(New York) Plus d’un mois après l’immobilisation du Boeing 737 MAX, l’heure est au premier bilan pour American Airlines et Southwest : grosses clientes de cet avion, elles ont dû annuler des milliers de vols, réorganiser des services et leur rentabilité en a souffert.

La facture est salée et devrait dans la meilleure des hypothèses s’élever à 350 millions de dollars cette année pour American Airlines, forcée vendredi de revoir à la baisse ses ambitions financières pour 2019.

« Nos prévisions à court terme sont affectées par l’immobilisation au sol de la flotte des 737 MAX, qui ont dû être retirés de notre programme de vol jusqu’au 19 août », a déclaré le PDG Doug Parker.

American Airlines a toutefois réaffirmé son soutien à Boeing, écartant toute idée de remplacer ses 737 MAX par des Airbus.

C’est aussi le cas de Southwest, qui exploite 34 exemplaires et attend une livraison de 41 unités supplémentaires cette année.

Les dirigeants de la compagnie aérienne font valoir que leur récente visite en Europe pour voir l’A220, un avion construit par Airbus et plus petit que le 737 MAX, était « prévue de longue date ».

« En déduire que cette visite suggère que nous voulons passer de Boeing et du MAX à [Airbus et l’A220] n’est pas vrai », a déclaré jeudi à des journalistes, lors d’une conférence téléphonique, Gary Kelly, le PDG. « Nous n’avons en projet que d’accroître notre flotte avec des MAX ».

Contrairement à leur homologue Oscar Munoz, le PDG d’United Airlines, MM. Parker et Kelly ne dissimulent pas pour autant leur frustration vis-à-vis de Boeing.

« Nous ne sommes pas contents de cette situation.

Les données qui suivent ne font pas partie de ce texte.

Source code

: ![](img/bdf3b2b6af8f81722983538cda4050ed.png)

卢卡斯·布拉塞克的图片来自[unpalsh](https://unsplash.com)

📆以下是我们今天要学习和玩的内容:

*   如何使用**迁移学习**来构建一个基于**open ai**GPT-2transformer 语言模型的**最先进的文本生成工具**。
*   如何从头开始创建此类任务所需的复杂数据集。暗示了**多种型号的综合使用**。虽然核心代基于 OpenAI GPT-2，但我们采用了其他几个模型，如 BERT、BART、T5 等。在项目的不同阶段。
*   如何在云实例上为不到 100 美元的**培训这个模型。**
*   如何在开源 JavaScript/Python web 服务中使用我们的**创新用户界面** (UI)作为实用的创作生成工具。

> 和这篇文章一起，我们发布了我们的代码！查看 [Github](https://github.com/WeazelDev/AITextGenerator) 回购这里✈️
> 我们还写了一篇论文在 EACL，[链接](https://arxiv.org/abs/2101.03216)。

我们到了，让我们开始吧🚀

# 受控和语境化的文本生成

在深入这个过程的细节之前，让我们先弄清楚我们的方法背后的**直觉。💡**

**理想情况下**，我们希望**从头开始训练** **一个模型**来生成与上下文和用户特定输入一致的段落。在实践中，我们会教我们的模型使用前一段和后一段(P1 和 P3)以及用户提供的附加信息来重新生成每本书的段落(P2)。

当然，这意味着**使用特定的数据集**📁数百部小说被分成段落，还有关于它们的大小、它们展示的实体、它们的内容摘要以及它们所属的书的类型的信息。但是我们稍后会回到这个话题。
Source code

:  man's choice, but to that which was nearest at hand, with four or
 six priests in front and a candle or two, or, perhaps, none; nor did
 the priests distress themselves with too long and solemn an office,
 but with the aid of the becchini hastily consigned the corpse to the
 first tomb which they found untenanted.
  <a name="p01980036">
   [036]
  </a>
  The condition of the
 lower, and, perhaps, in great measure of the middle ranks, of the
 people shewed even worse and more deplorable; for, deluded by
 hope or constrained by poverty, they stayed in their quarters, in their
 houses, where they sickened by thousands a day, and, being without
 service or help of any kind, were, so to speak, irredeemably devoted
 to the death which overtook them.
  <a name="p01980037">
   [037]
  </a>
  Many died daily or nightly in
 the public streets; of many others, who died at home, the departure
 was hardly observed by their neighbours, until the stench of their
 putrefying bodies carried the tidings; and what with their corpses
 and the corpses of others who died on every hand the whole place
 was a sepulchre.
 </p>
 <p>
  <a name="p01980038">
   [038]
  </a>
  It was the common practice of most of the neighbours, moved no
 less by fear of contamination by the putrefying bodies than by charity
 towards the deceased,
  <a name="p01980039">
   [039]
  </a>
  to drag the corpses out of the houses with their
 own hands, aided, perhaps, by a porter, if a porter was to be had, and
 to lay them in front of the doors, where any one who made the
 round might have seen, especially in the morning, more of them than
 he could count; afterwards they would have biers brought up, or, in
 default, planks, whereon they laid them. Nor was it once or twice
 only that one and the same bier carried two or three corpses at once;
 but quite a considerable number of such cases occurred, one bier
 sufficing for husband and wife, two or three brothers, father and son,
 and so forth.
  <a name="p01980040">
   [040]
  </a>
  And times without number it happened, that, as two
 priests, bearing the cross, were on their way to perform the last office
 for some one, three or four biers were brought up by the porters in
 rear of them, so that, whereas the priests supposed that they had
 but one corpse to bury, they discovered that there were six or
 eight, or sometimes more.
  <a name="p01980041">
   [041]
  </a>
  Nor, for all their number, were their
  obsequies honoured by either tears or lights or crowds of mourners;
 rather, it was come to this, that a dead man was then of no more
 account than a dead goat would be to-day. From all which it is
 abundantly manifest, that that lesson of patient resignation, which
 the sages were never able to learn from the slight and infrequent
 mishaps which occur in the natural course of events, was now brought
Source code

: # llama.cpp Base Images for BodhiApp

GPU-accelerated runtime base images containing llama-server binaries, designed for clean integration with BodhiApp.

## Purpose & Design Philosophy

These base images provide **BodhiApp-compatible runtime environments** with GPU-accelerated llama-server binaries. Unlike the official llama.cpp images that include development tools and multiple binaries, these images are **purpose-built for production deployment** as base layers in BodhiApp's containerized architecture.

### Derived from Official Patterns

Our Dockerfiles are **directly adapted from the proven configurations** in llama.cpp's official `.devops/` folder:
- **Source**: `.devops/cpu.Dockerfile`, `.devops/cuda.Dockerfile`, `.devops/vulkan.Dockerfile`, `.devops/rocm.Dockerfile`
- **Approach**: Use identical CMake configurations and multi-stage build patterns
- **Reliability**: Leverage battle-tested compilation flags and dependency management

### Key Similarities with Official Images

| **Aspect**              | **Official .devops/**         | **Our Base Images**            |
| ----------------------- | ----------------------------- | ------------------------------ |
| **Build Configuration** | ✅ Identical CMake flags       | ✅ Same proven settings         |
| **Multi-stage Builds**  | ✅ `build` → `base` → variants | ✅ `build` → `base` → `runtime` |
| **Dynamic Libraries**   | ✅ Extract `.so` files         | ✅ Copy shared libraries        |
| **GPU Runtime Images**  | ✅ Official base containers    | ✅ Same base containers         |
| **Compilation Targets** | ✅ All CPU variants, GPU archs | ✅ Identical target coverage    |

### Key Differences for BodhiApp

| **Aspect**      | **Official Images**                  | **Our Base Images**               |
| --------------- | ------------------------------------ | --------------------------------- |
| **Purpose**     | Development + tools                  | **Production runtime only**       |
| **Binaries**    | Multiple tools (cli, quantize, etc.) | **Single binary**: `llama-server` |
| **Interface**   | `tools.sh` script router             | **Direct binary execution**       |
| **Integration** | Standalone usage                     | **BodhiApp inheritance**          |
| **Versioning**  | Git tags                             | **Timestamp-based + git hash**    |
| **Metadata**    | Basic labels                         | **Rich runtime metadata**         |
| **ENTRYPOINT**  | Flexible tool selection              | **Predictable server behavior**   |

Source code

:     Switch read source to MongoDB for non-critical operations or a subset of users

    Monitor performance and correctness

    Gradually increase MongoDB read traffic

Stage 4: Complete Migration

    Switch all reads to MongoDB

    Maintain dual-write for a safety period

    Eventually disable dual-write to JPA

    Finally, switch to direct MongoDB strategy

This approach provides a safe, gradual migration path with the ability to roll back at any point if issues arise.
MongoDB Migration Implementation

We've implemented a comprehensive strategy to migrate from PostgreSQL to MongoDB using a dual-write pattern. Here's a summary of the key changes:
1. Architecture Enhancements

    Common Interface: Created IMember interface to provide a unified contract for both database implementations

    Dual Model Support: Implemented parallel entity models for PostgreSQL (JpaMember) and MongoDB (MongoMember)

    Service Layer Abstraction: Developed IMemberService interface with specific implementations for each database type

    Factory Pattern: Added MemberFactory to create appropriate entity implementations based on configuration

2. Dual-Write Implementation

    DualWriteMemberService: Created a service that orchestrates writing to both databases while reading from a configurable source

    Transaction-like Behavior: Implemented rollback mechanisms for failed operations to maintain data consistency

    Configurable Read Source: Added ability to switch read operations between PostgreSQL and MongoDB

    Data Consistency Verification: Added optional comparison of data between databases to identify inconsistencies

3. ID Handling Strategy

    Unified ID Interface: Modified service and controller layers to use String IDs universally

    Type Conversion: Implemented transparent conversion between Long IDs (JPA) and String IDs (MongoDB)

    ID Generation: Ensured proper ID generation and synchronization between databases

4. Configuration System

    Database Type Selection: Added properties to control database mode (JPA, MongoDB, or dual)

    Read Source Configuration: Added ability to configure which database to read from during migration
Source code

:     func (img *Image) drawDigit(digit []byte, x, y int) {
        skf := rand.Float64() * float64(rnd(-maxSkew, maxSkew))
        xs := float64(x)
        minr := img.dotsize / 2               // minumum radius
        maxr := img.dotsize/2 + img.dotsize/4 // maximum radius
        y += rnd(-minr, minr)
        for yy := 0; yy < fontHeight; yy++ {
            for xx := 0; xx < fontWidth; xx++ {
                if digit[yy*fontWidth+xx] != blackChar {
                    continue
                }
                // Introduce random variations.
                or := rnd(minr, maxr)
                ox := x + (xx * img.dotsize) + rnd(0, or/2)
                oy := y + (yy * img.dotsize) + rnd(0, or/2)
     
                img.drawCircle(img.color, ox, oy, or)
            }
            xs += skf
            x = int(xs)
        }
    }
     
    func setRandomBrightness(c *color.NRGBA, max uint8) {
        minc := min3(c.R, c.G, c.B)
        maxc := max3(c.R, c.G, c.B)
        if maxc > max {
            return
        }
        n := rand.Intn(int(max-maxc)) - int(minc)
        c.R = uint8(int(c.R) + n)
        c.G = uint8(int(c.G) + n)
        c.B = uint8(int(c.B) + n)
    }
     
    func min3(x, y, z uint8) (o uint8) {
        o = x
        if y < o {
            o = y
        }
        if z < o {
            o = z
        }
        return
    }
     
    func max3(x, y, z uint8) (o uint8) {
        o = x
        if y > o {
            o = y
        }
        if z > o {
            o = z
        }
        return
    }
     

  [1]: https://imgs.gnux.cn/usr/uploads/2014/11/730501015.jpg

Qui le serait ? », a fulminé Gary Kelly. « Bien évidemment que nous ne sommes pas contents et personne ne l’est », s’est emporté Doug Parker.

Angoisse des passagers

Les autorités de l’aviation civile à travers le monde ont cloué au sol mi-mars la flotte des 737 MAX après un accident d’un appareil de ce type, le 737 MAX 8, exploité par Ethiopian Airlines le 10 mars au sud-est d’Addis Abeba ayant fait 157 morts.

Cet accident était survenu quelques mois seulement après celui de Lion Air ayant entraîné la mort de 189 personnes.  

Le système anti-décrochage de l’avion, le MCAS, a été mis en cause dans les deux tragédies.

Boeing travaille actuellement sur une mise à jour de ce logiciel, nécessaire avant une éventuelle levée de l’interdiction de vol.

American Airlines a dû annuler 1200 vols prévus sur ses 24 737 MAX au premier trimestre pour un coût de 50 millions de dollars et a déprogrammé tous les autres vols prévus jusqu’au 19 août, soit 115 vols par jour.  

Southwest a pour sa part annulé plus de 10 000 vols au premier trimestre — un record depuis le troisième trimestre 2001 affecté par les attaques du 11-Septembre —, en raison non seulement du 737 MAX mais aussi d’un conflit social et des tempêtes dans certaines régions aux États-Unis.  

Résultat : le bénéfice net a chuté de 16 % à 387 millions de dollars.

Le transporteur a suspendu en outre tous les vols programmés sur ses 34 737 MAX jusqu’au 5 août.

Au-delà des tracas financiers, les deux compagnies aériennes rencontrent d’autres désagréments.  

American Airlines a dû trouver en urgence des places à 700 000 passagers affectés par le MAX et changer les emplois du temps des personnels navigants à la dernière minute.

« Nos équipes des services réservations et relations-clients travaillent sans arrêt et sont obligées de faire des heures supplémentaires pour répondre aux besoins des passagers », a confié Doug Parker.

« Le quotidien est fait d’annulations ou retards de vols, de changements d’appareils, de modifications d’itinéraires, de volumes d’appels élevés dans nos centres d’appels, de coûts de logistique et de demandes liées à l’immobilisation du 737 MAX », a déploré Michael Van de Ven, le numéro 2 de Southwest.

Plus grave, l’angoisse des passagers aux aéroports, avance M. Van de Ven.

Southwest, qui anticipe une désaffection momentanée pour le 737 MAX, a commencé à effectuer des enquêtes de satisfaction auprès de ses clients et est en train de plancher sur une offensive marketing afin de rassurer le grand public sur la sécurité de l’avion.

Boeing devrait éponger cette ardoise, estime un grand nombre d’experts, qui anticipent des indemnisations à plusieurs milliards de dollars pour les compagnies affectées.

« Ce sont des choses dont nous discuterons en privé avec Boeing », avance Gary Kelly.